*** Material provided

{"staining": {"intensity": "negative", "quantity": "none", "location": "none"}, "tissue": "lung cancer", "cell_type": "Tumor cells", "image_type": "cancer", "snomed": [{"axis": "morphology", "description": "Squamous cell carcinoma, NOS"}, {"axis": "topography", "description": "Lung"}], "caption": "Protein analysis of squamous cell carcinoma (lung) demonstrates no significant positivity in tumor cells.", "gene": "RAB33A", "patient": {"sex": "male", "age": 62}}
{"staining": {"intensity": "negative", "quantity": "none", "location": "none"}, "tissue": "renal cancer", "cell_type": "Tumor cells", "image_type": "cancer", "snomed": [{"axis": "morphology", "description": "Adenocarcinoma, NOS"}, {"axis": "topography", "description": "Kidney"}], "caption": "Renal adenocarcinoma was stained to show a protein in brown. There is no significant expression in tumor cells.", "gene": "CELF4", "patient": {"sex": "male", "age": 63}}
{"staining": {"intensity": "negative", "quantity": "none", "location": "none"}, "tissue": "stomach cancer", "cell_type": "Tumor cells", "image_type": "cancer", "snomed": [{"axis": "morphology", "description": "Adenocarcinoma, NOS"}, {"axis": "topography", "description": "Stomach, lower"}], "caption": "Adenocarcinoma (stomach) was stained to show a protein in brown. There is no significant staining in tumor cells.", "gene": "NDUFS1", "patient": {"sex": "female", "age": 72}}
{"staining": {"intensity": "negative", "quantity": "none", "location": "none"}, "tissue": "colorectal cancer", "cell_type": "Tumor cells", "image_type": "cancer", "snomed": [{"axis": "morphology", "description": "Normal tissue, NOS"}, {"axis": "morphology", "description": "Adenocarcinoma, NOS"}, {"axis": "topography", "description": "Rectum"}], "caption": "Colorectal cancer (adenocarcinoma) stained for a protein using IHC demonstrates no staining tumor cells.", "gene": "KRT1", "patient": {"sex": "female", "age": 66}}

******

Action item |
What's needed is a word-for-word copy of the lines from the one holding "(stomach) was stained" through the final line of the data.

Answer to the problem |
{"staining": {"intensity": "negative", "quantity": "none", "location": "none"}, "tissue": "stomach cancer", "cell_type": "Tumor cells", "image_type": "cancer", "snomed": [{"axis": "morphology", "description": "Adenocarcinoma, NOS"}, {"axis": "topography", "description": "Stomach, lower"}], "caption": "Adenocarcinoma (stomach) was stained to show a protein in brown. There is no significant staining in tumor cells.", "gene": "NDUFS1", "patient": {"sex": "female", "age": 72}}
{"staining": {"intensity": "negative", "quantity": "none", "location": "none"}, "tissue": "colorectal cancer", "cell_type": "Tumor cells", "image_type": "cancer", "snomed": [{"axis": "morphology", "description": "Normal tissue, NOS"}, {"axis": "morphology", "description": "Adenocarcinoma, NOS"}, {"axis": "topography", "description": "Rectum"}], "caption": "Colorectal cancer (adenocarcinoma) stained for a protein using IHC demonstrates no staining tumor cells.", "gene": "KRT1", "patient": {"sex": "female", "age": 66}}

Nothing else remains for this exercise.